P.S. Так, а где мы обсуждали эту машину? Не помнишь?



> По моей просьбе коллеги тоже делали


А ты не путаешь с 21ДП, который бывший №44? Его, вроде, кто-то отснимал.

----------


## RA3DCS

> P.S. Так, а где мы обсуждали эту машину? Не помнишь?
>  .


Вот тут есть.

http://forums.airforce.ru/matchast/2...u-mig-21-a-28/

Помогите идентифицировать модификацию МиГ-21

----------


## FLOGGER

Саша, спасибо огромное! Сам я так далеко бы не залез: почти 10 лет назад! Я уж и забыл про все эти "терки", ни за что не вспомнил бы. Спасибо еще раз!
P.S.Сейчас полез читать эту ветку дальше - интересно, аж жуть! Все начисто забыл. Читаю все как по-новой!
P.S.Отметил один нюанс: на 0102 и 0305 на ХЧФ есть лючок у 28 шпангоута (на Ф, Ф-13, ПФ, ПФС, ПФМ он тоже был на этом месте, но с сеткой), а на самолете 9 серии его уже нет. Интересно, что связано с этим лючком, что там было и почему пропал?

----------


## RA3DCS

> P.S.Сейчас полез читать эту ветку дальше - интересно, аж жуть! Все начисто забыл. Читаю все как по-новой!


Да Валера, я с тобой тут полностью согласен!

----------


## FLOGGER

На картинке, что прислал Сергей, подписанной "некоторые образцы вооружения" есть РС-2УС, а в перечне вооружения этого самолета она нигде не упоминается. Так была она в составе вооружения его или нет? Мне думается, что нет. Есть другие мнения?

----------


## RA3DCS

> На картинке, что прислал Сергей, подписанной "некоторые образцы вооружения" есть РС-2УС, а в перечне вооружения этого самолета она нигде не упоминается. Так была она в составе вооружения его или нет? Мне думается, что нет. Есть другие мнения?


Когда делали эту картинку МиГ-21С еще не было!

----------


## FLOGGER

Ну да, и тем не менее. она в т\о именно МИГ-21С. Вот и верь после этого :Confused:  (Правда, это уже давно известно, мы с этим уже сталкивались)

----------


## FLOGGER

Еще два вопроса появились. Первый: в этом т\о в перечне вооружения не упоминается УБ-32. УБ-16 есть, а УБ-32 нет. Почему? Он что, не мог их брать? Но в щитке ГНШ съемный сектор есть. И, насколько я знаю, он именно под подвеску УБ-32.
Второй: там же не упоминается ПТБ-800. Только ПТБ-490 (до трех штук). МИГ-21С мог нести ПТБ-800?
P.S. Мне кажется, МИГовские техописания не отличаются скрупулезностью. В отличие, например, от ЯКовлевских.

----------


## RA3DCS

> Еще два вопроса появились. Первый: в этом т\о в перечне вооружения не упоминается УБ-32. УБ-16 есть, а УБ-32 нет. Почему? Он что, не мог их брать? Но в щитке ГНШ съемный сектор есть. И, насколько я знаю, он именно под подвеску УБ-32.

###

▸ Задание
Можете выписать из ветки форума о МиГ-21 выше фрагмент от «Саша, спасибо огромное!» до «тут полностью согласен!», не меняя в нём ни слова?

###

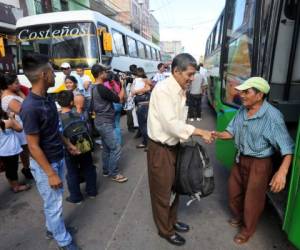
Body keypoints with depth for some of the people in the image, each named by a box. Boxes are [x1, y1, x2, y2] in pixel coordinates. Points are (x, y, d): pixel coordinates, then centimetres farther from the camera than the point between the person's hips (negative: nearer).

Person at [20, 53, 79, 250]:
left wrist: (68, 144, 18)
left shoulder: (48, 98, 0)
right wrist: (50, 173, -18)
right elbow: (34, 146, -22)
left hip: (58, 158, 8)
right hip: (45, 164, -8)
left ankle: (52, 229, 47)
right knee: (54, 204, 11)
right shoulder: (30, 107, -26)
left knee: (55, 200, 24)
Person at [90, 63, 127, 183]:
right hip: (105, 122, -10)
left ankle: (106, 170, 28)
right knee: (115, 148, -4)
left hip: (102, 121, 10)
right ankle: (114, 173, 8)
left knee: (107, 147, 17)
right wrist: (122, 85, -3)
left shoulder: (94, 88, 10)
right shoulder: (102, 89, -22)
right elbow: (119, 99, -13)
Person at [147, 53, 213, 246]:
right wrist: (200, 132, -22)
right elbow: (170, 123, -28)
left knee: (174, 187, 23)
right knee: (162, 192, 11)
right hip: (160, 149, -8)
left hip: (174, 145, 8)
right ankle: (165, 230, 35)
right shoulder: (163, 90, -22)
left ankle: (172, 220, 47)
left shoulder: (181, 91, 4)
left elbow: (179, 120, 8)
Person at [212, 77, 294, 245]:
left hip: (259, 163, -7)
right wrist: (217, 135, -16)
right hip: (241, 159, 7)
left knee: (252, 199, 12)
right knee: (234, 191, 23)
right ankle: (239, 217, 52)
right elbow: (232, 132, 3)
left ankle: (247, 230, 39)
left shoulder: (273, 116, -25)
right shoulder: (242, 110, -4)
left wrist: (282, 171, -37)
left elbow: (287, 147, -25)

###

▸ Ответ
Саша, спасибо огромное! Сам я так далеко бы не залез: почти 10 лет назад! Я уж и забыл про все эти "терки", ни за что не вспомнил бы. Спасибо еще раз!
P.S.Сейчас полез читать эту ветку дальше - интересно, аж жуть! Все начисто забыл. Читаю все как по-новой!
P.S.Отметил один нюанс: на 0102 и 0305 на ХЧФ есть лючок у 28 шпангоута (на Ф, Ф-13, ПФ, ПФС, ПФМ он тоже был на этом месте, но с сеткой), а на самолете 9 серии его уже нет. Интересно, что связано с этим лючком, что там было и почему пропал?

----------


## RA3DCS

> P.S.Сейчас полез читать эту ветку дальше - интересно, аж жуть! Все начисто забыл. Читаю все как по-новой!


Да Валера, я с тобой тут полностью согласен!